**What you should do:** Whenever the string "left" turns up in a line below, that line should be copied.

**Data section:**
§
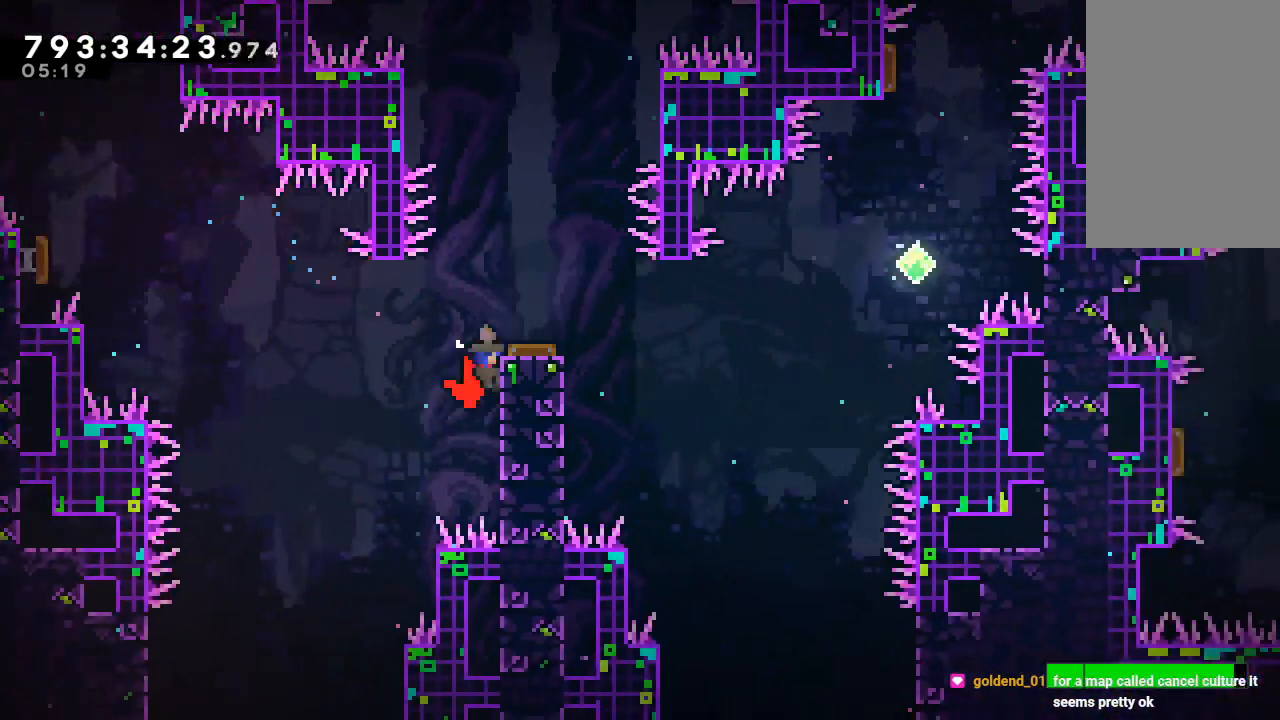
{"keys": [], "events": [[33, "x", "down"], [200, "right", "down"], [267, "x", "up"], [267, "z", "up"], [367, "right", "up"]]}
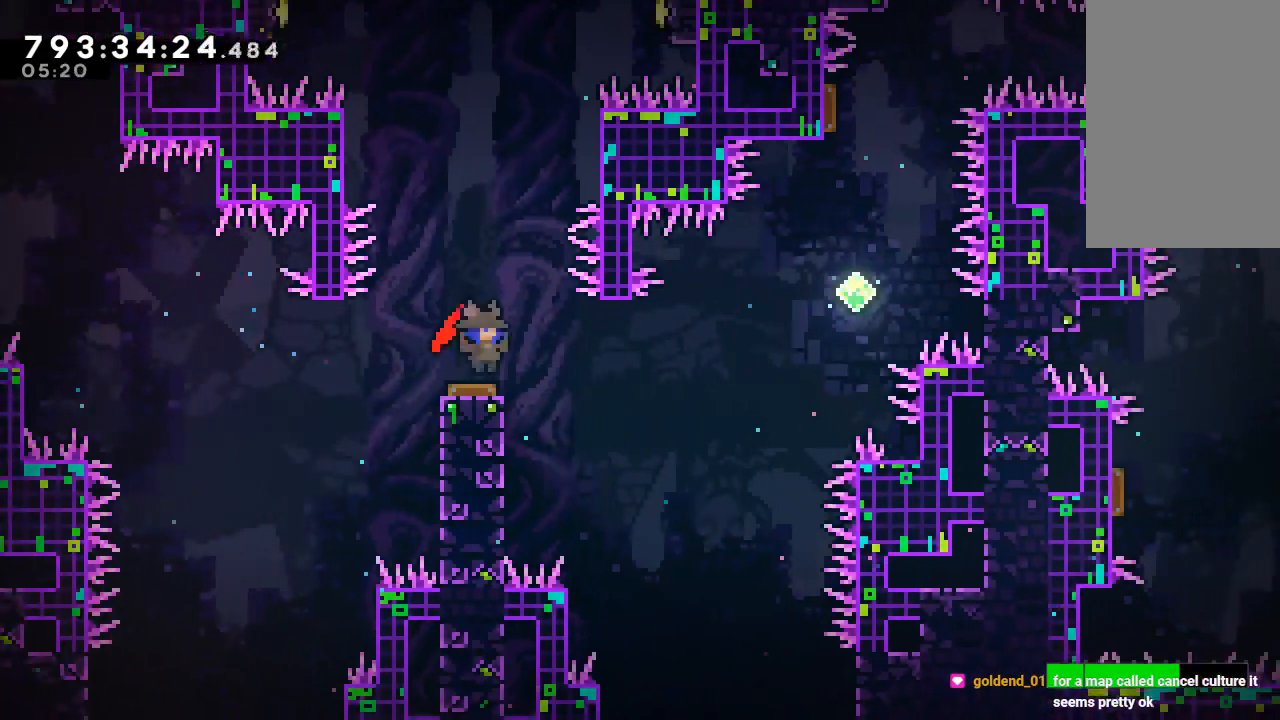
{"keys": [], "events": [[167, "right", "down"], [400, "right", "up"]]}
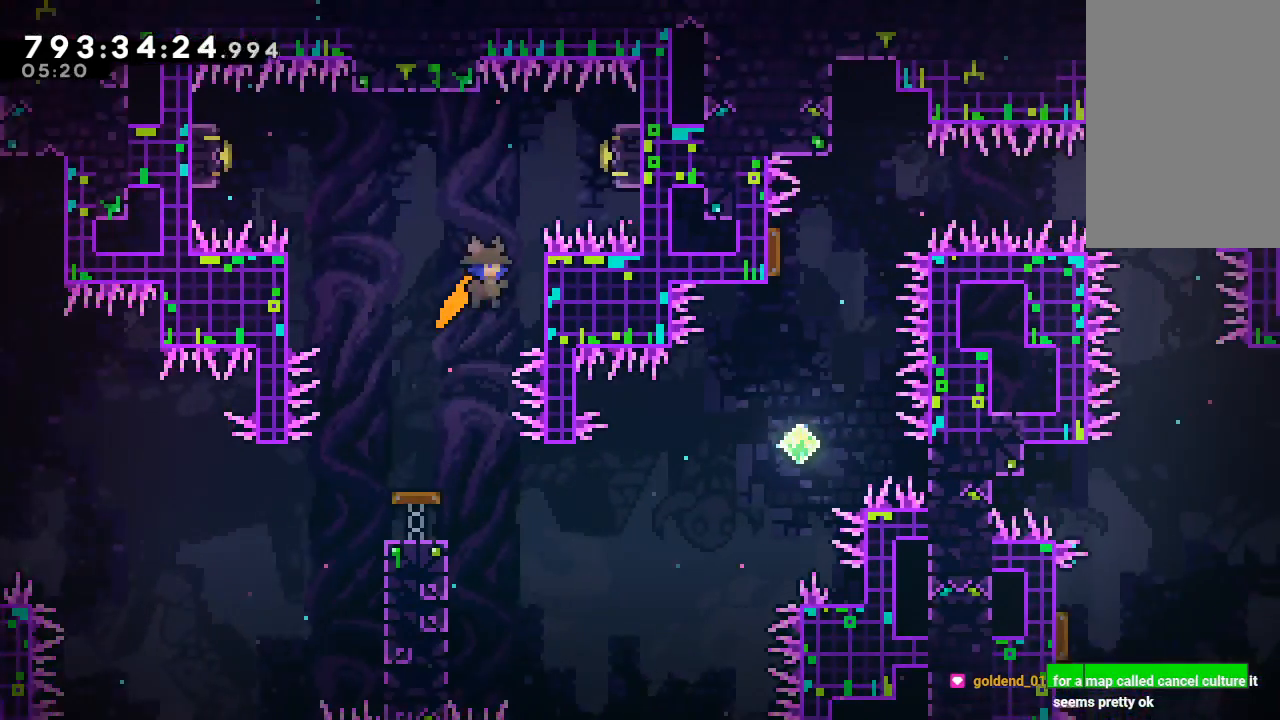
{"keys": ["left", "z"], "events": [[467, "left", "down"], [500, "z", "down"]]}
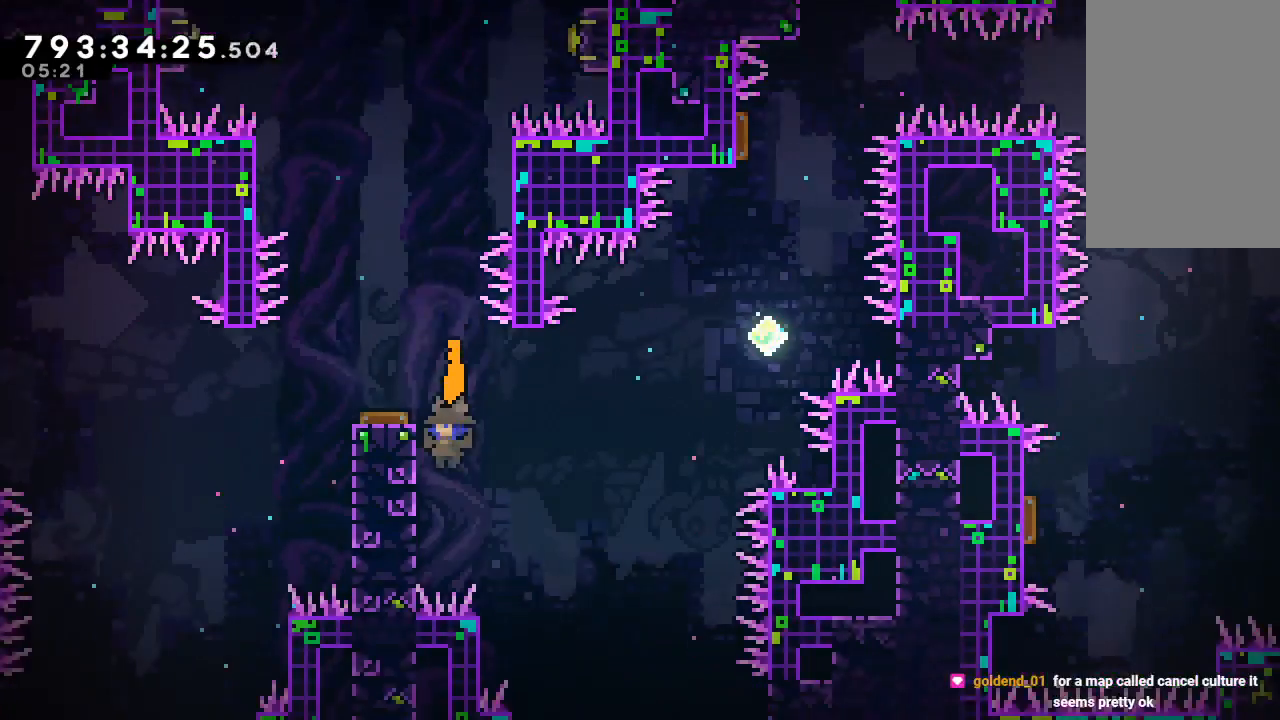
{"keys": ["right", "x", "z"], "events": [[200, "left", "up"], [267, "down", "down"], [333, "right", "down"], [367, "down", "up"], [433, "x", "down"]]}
§
**Solution for this exercise:**
{"keys": ["left", "z"], "events": [[467, "left", "down"], [500, "z", "down"]]}
{"keys": ["right", "x", "z"], "events": [[200, "left", "up"], [267, "down", "down"], [333, "right", "down"], [367, "down", "up"], [433, "x", "down"]]}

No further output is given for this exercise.